+- CodeIgniter Forums (https://forum.codeigniter.com)
+-- Forum: Archived Discussions (https://forum.codeigniter.com/forumdisplay.php?fid=20)
+--- Forum: Archived Development & Programming (https://forum.codeigniter.com/forumdisplay.php?fid=23)
+--- Thread: Web Security (/showthread.php?tid=10306)
Web Security - El Forum - 07-25-2008
[eluser]babai[/eluser]
Hi,
I want to build a secure login authentication using codeigniter framework. I want check against security:
1. Session hijacking
2. Sql injection
3. Brute Force attack - should timeout for 5 minutes after 3 successive unsuccessful logins
Please give me an idea that what I'll do.
Web Security - El Forum - 07-25-2008
[eluser]awpti[/eluser]
Regarding #2:
Use bind params or use the built-in ActiveRecord feature. Doesn't work for all situations.
Regarding #3:
Code it to handle attacks like that. Can't really give you any suggestions - there are a dozen ways to do it.

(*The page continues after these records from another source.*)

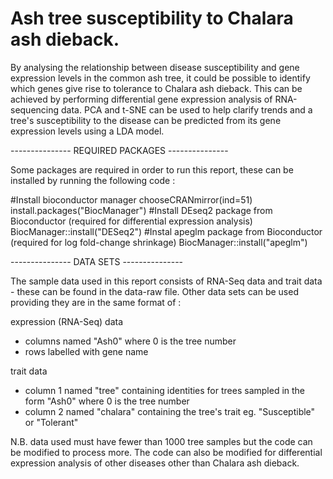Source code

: # Ash tree susceptibility to Chalara ash dieback.

By analysing the relationship between disease susceptibility and gene expression levels in the common ash tree, it could be possible to identify which genes give rise to tolerance to Chalara ash dieback. This can be achieved by performing differential gene expression analysis of RNA-sequencing data. PCA and t-SNE can be used to help clarify trends and a tree's susceptibility to the disease can be predicted from its gene expression levels using a LDA model.

--------------- REQUIRED PACKAGES ---------------

Some packages are required in order to run this report, these can be installed by running the following code :

#Install bioconductor manager
chooseCRANmirror(ind=51)
install.packages("BiocManager")
#Install DEseq2 package from Bioconductor (required for differential expression analysis)
BiocManager::install("DESeq2")
#Instal apeglm package from Bioconductor (required for log fold-change shrinkage)
BiocManager::install("apeglm")

--------------- DATA SETS ---------------

The sample data used in this report consists of RNA-Seq data and trait data - these can be found in the data-raw file. Other data sets can be used providing they are in the same format of :

expression (RNA-Seq) data
- columns named "Ash0" where 0 is the tree number
- rows labelled with gene name

trait data
- column 1 named "tree" containing identities for trees sampled in the form "Ash0" where 0 is the tree number
- column 2 named "chalara" containing the tree's trait eg. "Susceptible" or "Tolerant"

N.B. data used must have fewer than 1000 tree samples but the code can be modified to process more. The code can also be modified for differential expression analysis of other diseases other than Chalara ash dieback.
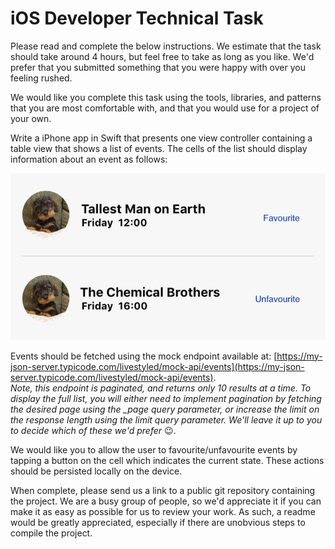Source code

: # iOS Developer Technical Task
Please read and complete the below instructions. We estimate that the task should take around 4 hours, but feel free to take as long as you like. We'd prefer that you submitted something that you were happy with over you feeling rushed.

We would like you complete this task using the tools, libraries, and patterns that you are most comfortable with, and that you would use for a project of your own.

Write a iPhone app in Swift that presents one view controller containing a table view that shows a list of events.
The cells of the list should display information about an event as follows:

![Event Cells](event-cells.jpeg "Event Cells")

Events should be fetched using the mock endpoint available at:
[https://my-json-server.typicode.com/livestyled/mock-api/events](https://my-json-server.typicode.com/livestyled/mock-api/events).  
*Note, this endpoint is paginated, and returns only 10 results at a time. To display the full list, you will either need to implement pagination by fetching the desired page using the \_page query parameter, or increase the limit on the response length using the limit query parameter. We'll leave it up to you to decide which of these we'd prefer* 😉.

We would like you to allow the user to favourite/unfavourite events by tapping a button on the cell which indicates the current state. These actions should be persisted locally on the device.

When complete, please send us a link to a public git repository containing the project.
We are a busy group of people, so we'd appreciate it if you can make it as easy as possible for us to review your work. As such, a readme would be greatly appreciated, especially if there are unobvious steps to compile the project.
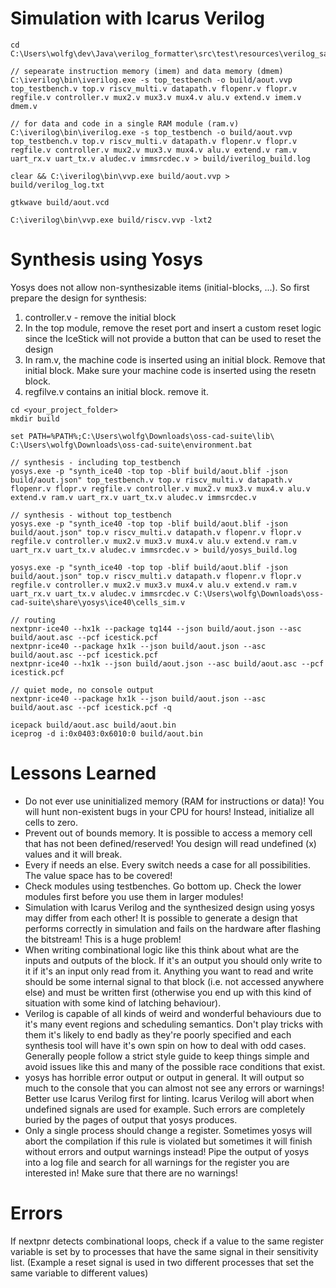 # Simulation with Icarus Verilog

```
cd C:\Users\wolfg\dev\Java\verilog_formatter\src\test\resources\verilog_samples\multi_cycle_riscv_cpu_rebuild

// sepearate instruction memory (imem) and data memory (dmem)
C:\iverilog\bin\iverilog.exe -s top_testbench -o build/aout.vvp top_testbench.v top.v riscv_multi.v datapath.v flopenr.v flopr.v regfile.v controller.v mux2.v mux3.v mux4.v alu.v extend.v imem.v dmem.v

// for data and code in a single RAM module (ram.v)
C:\iverilog\bin\iverilog.exe -s top_testbench -o build/aout.vvp top_testbench.v top.v riscv_multi.v datapath.v flopenr.v flopr.v regfile.v controller.v mux2.v mux3.v mux4.v alu.v extend.v ram.v uart_rx.v uart_tx.v aludec.v immsrcdec.v > build/iverilog_build.log

clear && C:\iverilog\bin\vvp.exe build/aout.vvp > build/verilog_log.txt

gtkwave build/aout.vcd

C:\iverilog\bin\vvp.exe build/riscv.vvp -lxt2
```

# Synthesis using Yosys

Yosys does not allow non-synthesizable items (initial-blocks, ...). So first prepare the design for synthesis:
1. controller.v - remove the initial block
2. In the top module, remove the reset port and insert a custom reset logic since the IceStick will not provide a button that can be used to reset the design
3. In ram.v, the machine code is inserted using an initial block. Remove that initial block. Make sure your machine code is inserted using the resetn block.
4. regfilve.v contains an initial block. remove it.

```
cd <your_project_folder>
mkdir build

set PATH=%PATH%;C:\Users\wolfg\Downloads\oss-cad-suite\lib\
C:\Users\wolfg\Downloads\oss-cad-suite\environment.bat

// synthesis - including top_testbench
yosys.exe -p "synth_ice40 -top top -blif build/aout.blif -json build/aout.json" top_testbench.v top.v riscv_multi.v datapath.v flopenr.v flopr.v regfile.v controller.v mux2.v mux3.v mux4.v alu.v extend.v ram.v uart_rx.v uart_tx.v aludec.v immsrcdec.v

// synthesis - without top_testbench
yosys.exe -p "synth_ice40 -top top -blif build/aout.blif -json build/aout.json" top.v riscv_multi.v datapath.v flopenr.v flopr.v regfile.v controller.v mux2.v mux3.v mux4.v alu.v extend.v ram.v uart_rx.v uart_tx.v aludec.v immsrcdec.v > build/yosys_build.log

yosys.exe -p "synth_ice40 -top top -blif build/aout.blif -json build/aout.json" top.v riscv_multi.v datapath.v flopenr.v flopr.v regfile.v controller.v mux2.v mux3.v mux4.v alu.v extend.v ram.v uart_rx.v uart_tx.v aludec.v immsrcdec.v C:\Users\wolfg\Downloads\oss-cad-suite\share\yosys\ice40\cells_sim.v

// routing
nextpnr-ice40 --hx1k --package tq144 --json build/aout.json --asc build/aout.asc --pcf icestick.pcf
nextpnr-ice40 --package hx1k --json build/aout.json --asc build/aout.asc --pcf icestick.pcf
nextpnr-ice40 --hx1k --json build/aout.json --asc build/aout.asc --pcf icestick.pcf

// quiet mode, no console output
nextpnr-ice40 --package hx1k --json build/aout.json --asc build/aout.asc --pcf icestick.pcf -q

icepack build/aout.asc build/aout.bin
iceprog -d i:0x0403:0x6010:0 build/aout.bin
```

# Lessons Learned

* Do not ever use uninitialized memory (RAM for instructions or data)! You will hunt non-existent bugs in your CPU for hours! Instead, initialize all cells to zero.
* Prevent out of bounds memory. It is possible to access a memory cell that has not been defined/reserved! You design will read undefined (x) values and it will break.
* Every if needs an else. Every switch needs a case for all possibilities. The value space has to be covered!
* Check modules using testbenches. Go bottom up. Check the lower modules first before you use them in larger modules!
* Simulation with Icarus Verilog and the synthesized design using yosys may differ from each other! It is possible to generate a design that performs correctly in simulation and fails on the hardware after flashing the bitstream! This is a huge problem!
* When writing combinational logic like this think about what are the inputs and outputs of the block. If it's an output you should only write to it if it's an input only read from it. Anything you want to read and write should be some internal signal to that block (i.e. not accessed anywhere else) and must be written first (otherwise you end up with this kind of situation with some kind of latching behaviour).
* Verilog is capable of all kinds of weird and wonderful behaviours due to it's many event regions and scheduling semantics. Don't play tricks with them it's likely to end badly as they're poorly specified and each synthesis tool will have it's own spin on how to deal with odd cases. Generally people follow a strict style guide to keep things simple and avoid issues like this and many of the possible race conditions that exist.
* yosys has horrible error output or output in general. It will output so much to the console that you can almost not see any errors or warnings! Better use Icarus Verilog first for linting. Icarus Verilog will abort when undefined signals are used for example. Such errors are completely buried by the pages of output that yosys produces.
* Only a single process should change a register. Sometimes yosys will abort the compilation if this rule is violated but sometimes it will finish without errors and output warnings instead! Pipe the output of yosys into a log file and search for all warnings for the register you are interested in! Make sure that there are no warnings!

# Errors

If nextpnr detects combinational loops, check if a value to the same register variable is set by to processes that have the same signal in their sensitivity list. (Example a reset signal is used in two different processes that set the same variable to different values)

At least.
Web Security - El Forum - 07-26-2008
[eluser]Bluemill Media[/eluser]
1) Log the most recent IP Address, User-Agent, and any other user information you can get your hands on when a user logs in, and check it against the active user every time they request a secure page. If the information changes between pages for the same session, it's nearly certain that the session has been hijacked. There are other ways as well, but that's a decent approach.
2) Get familiar with (and use religiously) the 'mysql_real_escape_string()' function. Read:
- http://www.tizag.com/mysqlTutorial/mysql-php-sql-injection.php
- http://us3.php.net/manual/en/function.mysql-real-escape-string.php
3) Log every attempt (successful or unsuccessful) in your database in a separate table. The data to include would be whether or not the attempt was successful, user-data (ip, user-agent, etc.), and the time the attempt was made. Then, each time an attempt is made, check to see how many times in the past 5 minutes the login has failed. If you return 3 or more rows, deny the attempt (you should do this before doing any actual authentication checking) and keep doing so until you reach a time 15 from the latest failed attempt.
---
I'm sure others will post different methods, but these are all valid. Give them a shot.
Post back here if you need any help.